## Given records
*** Block opens ***

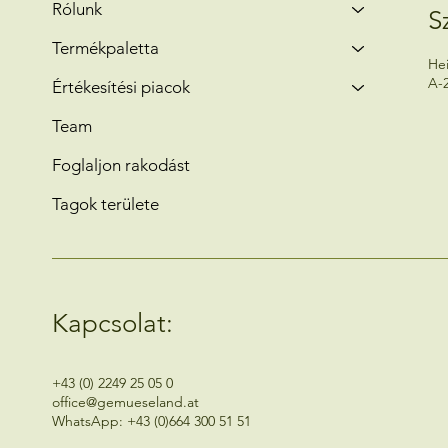
Rólunk
S
Termékpaletta
He
A-
Értékesítési piacok
Team
Foglaljon rakodást
Tagok területe
Kapcsolat:
+43 (0) 2249 25 05 0
office@gemueseland.at
WhatsApp:
+43 (0)664 300 51 51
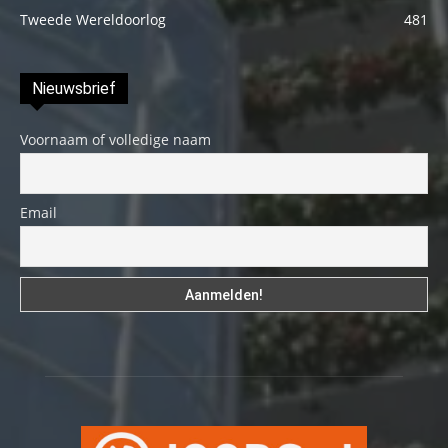
Tweede Wereldoorlog
481
Nieuwsbrief
Voornaam of volledige naam
Email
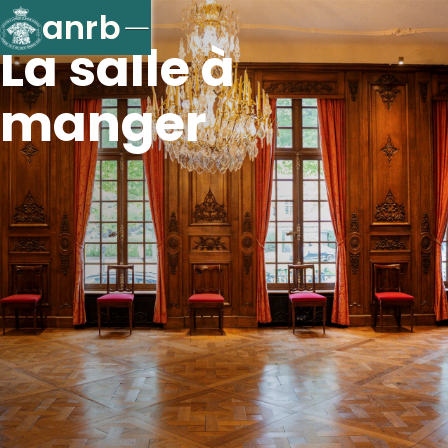
anrb
La salle à
manger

*** Block closes ***

## Problem description
Set down the line containing "Tagok területe", then every later line through the end of the material, exactly as written; omit any picture.

## Output below
Tagok területe
Kapcsolat:
+43 (0) 2249 25 05 0
office@gemueseland.at
WhatsApp:
+43 (0)664 300 51 51
Tweede Wereldoorlog
481
Nieuwsbrief
Voornaam of volledige naam
Email
anrb
La salle à
manger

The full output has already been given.